Include the hQuery library and autoloader at the top of the file. Next, define a URL to scrape. Then, download the HTML content of this website and store it in a variable called $doc using the hQuery method called fromUrl(). This will load the HTML directly from the URL we pass.

scraper.php
// Require the autoloader 
require "vendor/autoload.php"; 
// reference the hQuery library 
use duzun\hQuery;

// Define the URL to scrape 
$url = "https://www.freecodecamp.org/news/"; 
 
// Download the HTML content of the URL 
$doc = hQuery::fromUrl($url);

In addition, this allows us to use other hQuery's methods to navigate and manipulate the HTML document. One method is find() to search for three types of elements in the document: h2 with the class post-card-title, span with the class post-card-tags, and a elements with meta-item. These contain the data we want to extract from the page.

scraper.php
// Find all the paragraphs in the body and print their text 
$titles = [...$doc->find("h2.post-card-title")]; 
$tags = [...$doc->find("span.post-card-tags")]; 
$authors = [...$doc->find("a.meta-item")];

Use the array_map() function to organize the extracted data. This creates a new array with the values from each input array, which is stored in the $data variable and printed.

scraper.php

// Use the array_map to bind the arrays together into one array $data = array_map(function ($a1, $a2, $a3) { $new = array( "title" => trim($a1->text() ), "tag" => trim($a2->text() ), "author" => trim($a3->text() ) ); return $new; }, $titles, $tags, $authors);

print_r($data);

The final code looks like this:

scraper.php
// Require the autoloader 
require "vendor/autoload.php";
// reference the hQuery library 
use duzun\hQuery;


// Define the URL to scrape 
$url = "https://www.freecodecamp.org/news/"; 
 
// Download the HTML content of the URL 
$doc = hQuery::fromUrl($url);

// Find all the paragraphs in the body and print their text 
$titles = [...$doc->find("h2.post-card-title")]; 
$tags = [...$doc->find("span.post-card-tags")]; 
$authors = [...$doc->find("a.meta-item")];

// Use the array_map to bind the arrays together into one array 
$data = array_map(function ($a1, $a2, $a3) { 
    $new = array( 
        "title" => trim($a1->text() ), 
        "tag" => trim($a2->text() ), 
        "author" => trim($a3->text() ) 
    ); 
    return $new; 
}, $titles, $tags, $authors); 

print_r($data); 

That's it! This code downloads and parses the webpage and uses hQuery to extract specific pieces of data from it.

Conclusion

Web scraping with PHP can be a smooth process if done properly using the right libraries and techniques, for which we discussed the best 10 PHP web scraping libraries to use in 2024. As a recap, they're:

  1. ZenRows.
  2. Simple HTML DOM.
  3. cURL.
  4. Goutte.
  5. Guzzle.
  6. Panther.
  7. DiDOM.
  8. PHP-Webdriver.
  9. HTTPful.
  10. hQuery.

A common challenge PHP web scrapers face is the difficulty of crawling web pages without triggering anti-bots. This can cause a lot of headaches and stress. As commented earlier, libraries like ZenRows solve this problem by handling all anti-bot bypass for you. Best part? You can get started for free with 1,000 API credits, and no credit card is required.

Frequent Questions

What Is a Good Scraping Library for PHP?

A good scraping library for PHP is a fast and efficient library that's easy to use, supports the use of proxies, can scrape dynamic content and has great documentation. In addition, compatibility, maintenance, security and support are features to look out for. Some popular options for web scraping in PHP include Goutte, ZenRows, Panther and Simple HTML DOM.

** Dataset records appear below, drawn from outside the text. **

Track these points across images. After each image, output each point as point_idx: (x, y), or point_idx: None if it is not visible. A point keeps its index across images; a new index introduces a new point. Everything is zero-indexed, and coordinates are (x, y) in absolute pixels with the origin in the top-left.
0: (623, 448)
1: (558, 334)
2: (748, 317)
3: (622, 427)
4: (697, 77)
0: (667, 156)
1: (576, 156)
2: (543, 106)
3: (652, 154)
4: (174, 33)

What Is the Best PHP Web Scraping Library?

ZenRows is the best PHP web scraping library to avoid getting blocked. This is due to its ability to handle all anti-bot bypasses for you, from rotating proxies and headless browsers to CAPTCHAs. ZenRows also has ready-to-use scrapers for popular websites like Instagram, Youtube and Zillow.

What Is the Most Popular PHP Library for Web Scraping?

The most popular PHP library for web scraping is Simple HTML DOM. It's an efficient library for parsing HTML. Also, it provides different methods to create DOM objects, find elements and traverse the DOM tree, plus it supports custom parsing behaviors.